* G20 to play lead in global economy coordination - U.S.
* IMF reform seen giving emerging economies bigger voice
* U.S. Treasury's Geithner sees support for rebalancing
* Police fire pepper gas in clash with protesters
* Agreement seen on phasing out fossil fuel subsidies (Recasts with G20's new role; IMF pact)
By Caren Bohan and Darren Ennis
PITTSBURGH, Sept 24 (Reuters) - Leaders of the Group of 20 rich and developing nations will turn their club into the main body for coordinating economic policy, reflecting the rise of new heavyweights like China, officials said on Thursday.
At a G20 summit to discuss ways of avoiding a repeat of the financial crisis, the leaders also agreed to give more voting power at the International Monetary Fund to countries that have long been under-represented at the global financial watchdog.
The two-day summit convened with the United States pressing its plan to build a more stable global economy in the face of the near meltdown of the financial system in 2008 which plunged the world into recession.
Giving the G20 the main role for coordinating economic policy would make it more important than the G7 and G8 groupings of the industrialized countries which have long dominated the world's economy.
Two years of financial market turmoil, which began in the rich world, have enhanced the economic role of fast-growing countries such as China and India.

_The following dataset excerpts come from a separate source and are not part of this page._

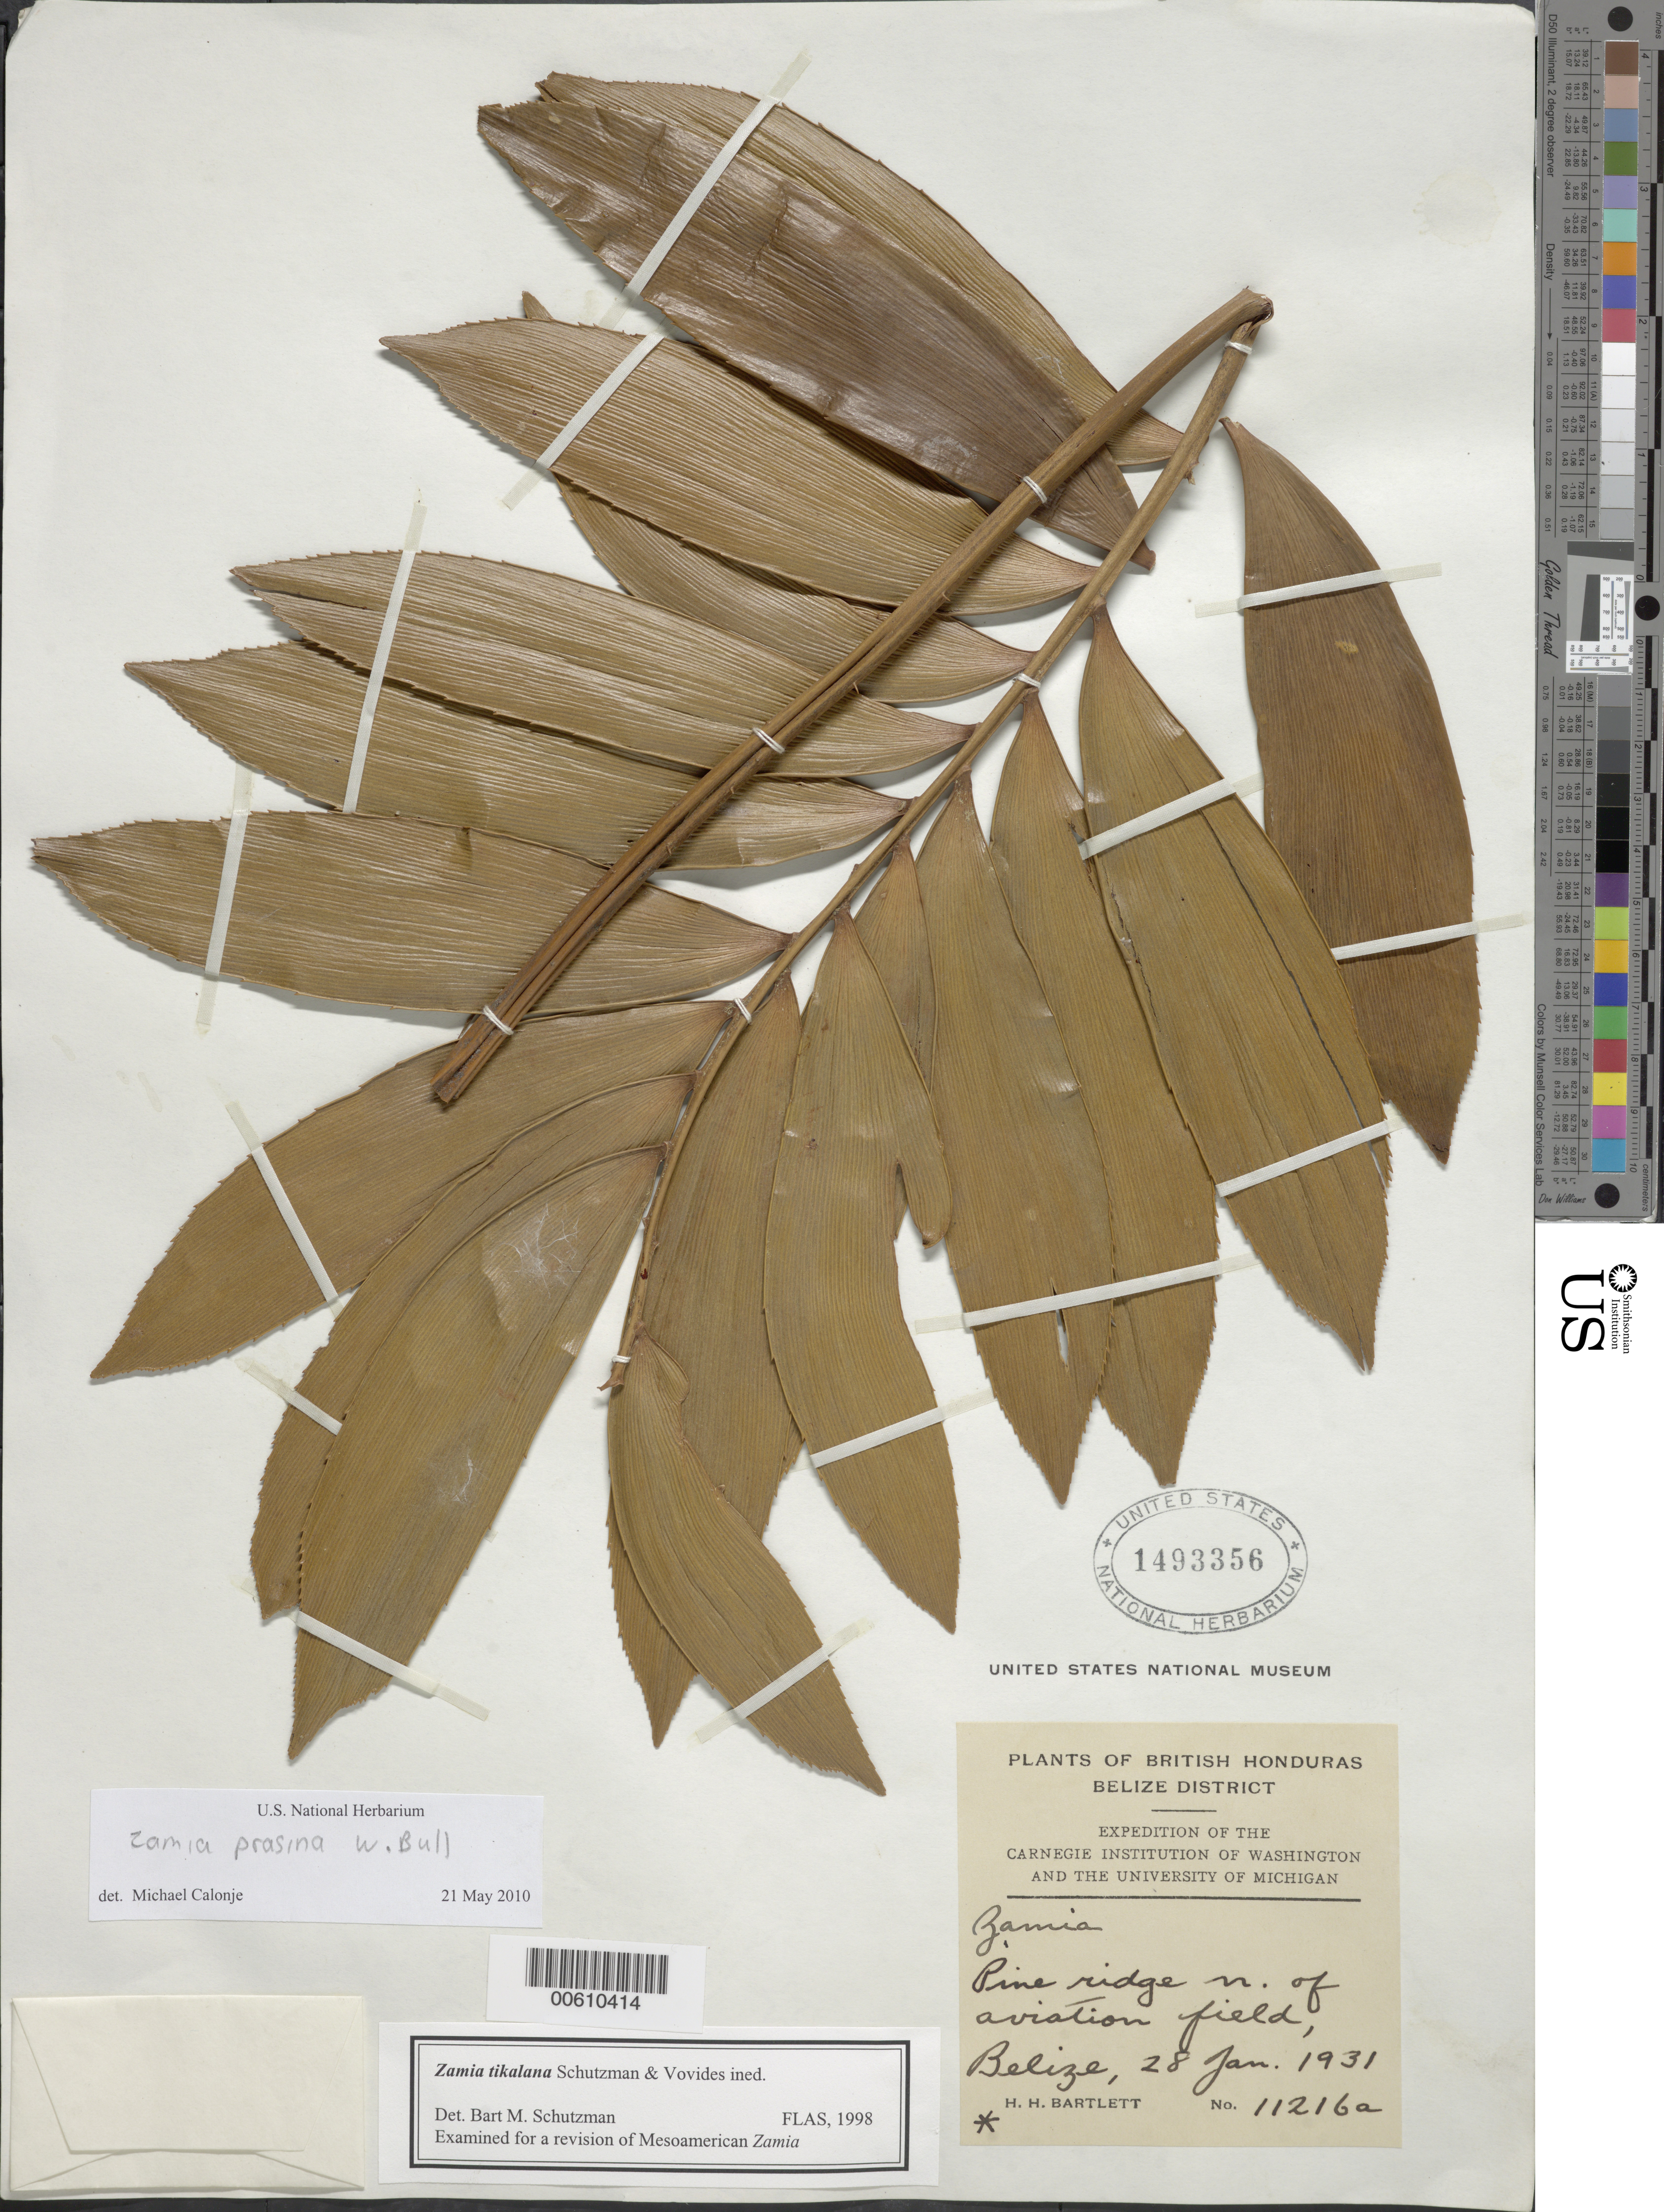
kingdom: Plantae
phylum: Tracheophyta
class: Cycadopsida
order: Cycadales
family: Zamiaceae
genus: Zamia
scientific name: Zamia prasina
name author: W. Bull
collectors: H. H. Bartlett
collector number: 11216a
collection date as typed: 28 Jan 1931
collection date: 1931-01-28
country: Belize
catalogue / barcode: US 1493356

"Today, leaders endorsed the G-20 as the premier forum for their international economic cooperation," the White House said in a statement after a summit dinner. "This decision brings to the table the countries needed to build a stronger, more balanced global economy, reform the financial system, and lift the lives of the poorest."
G20 AS STEERING COMMITTEE
Earlier, British Prime Minister Gordon Brown said leaders would institutionalize the G20, which groups the major rich and developing countries, as the key economic steering committee.
"It's never really happened before. We've had the G8, we've had all these organizations. We've got this one chance to make a huge success of international economic cooperation," he said.
The United States is seeking to enlist the support of countries around the world for a plan to rebalance the world economy and to crack down on banks' risky behavior. U.S. Treasury Secretary Timothy Geithner told reporters there was broad support for this, although G20 members were still hashing out the details.
The White House statement stressed the role of the wide global community in working on economic repairs, saying the agreement by leaders "put the G-20 at the center of their efforts to work together to build a durable recovery while avoiding the financial fragilities that led to the crisis."
REGULATORY REFORM
U.S. President Barack Obama, hosting his first Group of 20 summit on the same day he chaired the United Nations Security Council, laid out a broad agenda that also included reforming financial regulation and tackling climate change.
One breakthrough was the agreement to shift more IMF voting power to developing economies from the rich world, something the United States had backed strongly.
"We arrived at agreement tonight on reform of (the) IMF to give under-represented countries more of a say in its governance," European Commission President Jose Manuel Barroso told Reuters.
The White House said regulatory overhaul was the top priority for the G20 and Geithner said he expected to leave the two-day meeting with a firm schedule for implementing reform.
Geithner said the challenges facing the global economy "don't respect national borders, and nor can the solutions come from individual countries acting on their own."
"Financial risk and leverage is going to flow where the rules are most lax, but the consequences of failure will be felt globally," he added.
The summit also looked likely to generate an agreement on phasing out fossil fuel subsidies as part of combating global warming, although without fixing a firm timetable.
FINANCIAL SECTOR BONUSES
Aides were still working on the precise wording for a statement to be issued at the end of the summit on Friday detailing the G20's commitments.
France and Germany wanted curbs on bonuses in the financial sector that they say fostered huge risk-taking and helped cause the turmoil that shoved the world economy into recession.
Japanese Prime Minister Yukio Hatoyama said his country wants to play a part in crafting global rules to rein in "excessive money-making games."
A Canadian official told Reuters the G20 would outline pay principles at this meeting but it was up to each country to enforce its own rules.
The United States, the world's largest economy and the epicenter of the global crisis, wants G20 countries to commit to reducing reliance on U.S. consumers by boosting consumption in exporting countries, such as China, while encouraging debt-laden nations such as the United States to save more.
China has given only qualified support for the idea of policing global imbalances.
There was broad consensus that tougher, coordinated regulation was needed to avoid a repeat of the two-year crisis that cost millions of people their jobs and forced governments to put up trillions of dollars in taxpayer money to prop up a faltering financial system.
PROTESTS
Protesters ran through an area about a mile (1.6 km) from the cordoned-off convention center where the G20 was meeting, throwing rocks at police and smashing shop windows as officers in riot gear used pepper gas, pellet-filled "beanbags" and batons to disperse them.
Protests -- usually against some aspect of capitalism -- have often marked summits since trade talks in Seattle in 1999, when demonstrators ransacked the center of the city, targeting businesses seen as symbols of U.S. corporate power.